_Available records_.
--------------------

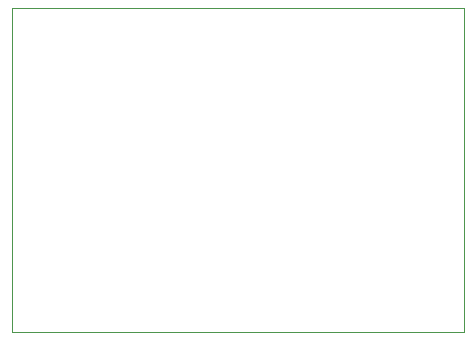
<source format=gbr>
%TF.GenerationSoftware,KiCad,Pcbnew,5.1.8-db9833491~88~ubuntu20.04.1*%
%TF.CreationDate,2021-01-09T18:38:11-05:00*%
%TF.ProjectId,v2.1_breakout,76322e31-5f62-4726-9561-6b6f75742e6b,rev?*%
%TF.SameCoordinates,Original*%
%TF.FileFunction,Profile,NP*%
%FSLAX46Y46*%
G04 Gerber Fmt 4.6, Leading zero omitted, Abs format (unit mm)*
G04 Created by KiCad (PCBNEW 5.1.8-db9833491~88~ubuntu20.04.1) date 2021-01-09 18:38:11*
%MOMM*%
%LPD*%
G01*
G04 APERTURE LIST*
%TA.AperFunction,Profile*%
%ADD10C,0.050000*%
%TD*%
G04 APERTURE END LIST*
D10*
X42200000Y-173000000D02*
X68500000Y-173000000D01*
X42200000Y-172500000D02*
X42200000Y-173000000D01*
X42200000Y-145600000D02*
X42200000Y-172500000D01*
X80500000Y-145600000D02*
X42200000Y-145600000D01*
X80500000Y-173000000D02*
X80500000Y-145600000D01*
X68500000Y-173000000D02*
X80500000Y-173000000D01*
M02*

</source>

--------------------

_Task directions_. Find the line that contains "X80500000Y-173000000D02*" in the listing above. Retype it and every line after it up to the last, exactly, and nothing else.

_Answer space_.
X80500000Y-173000000D02*
X80500000Y-145600000D01*
X68500000Y-173000000D02*
X80500000Y-173000000D01*
M02*

</source>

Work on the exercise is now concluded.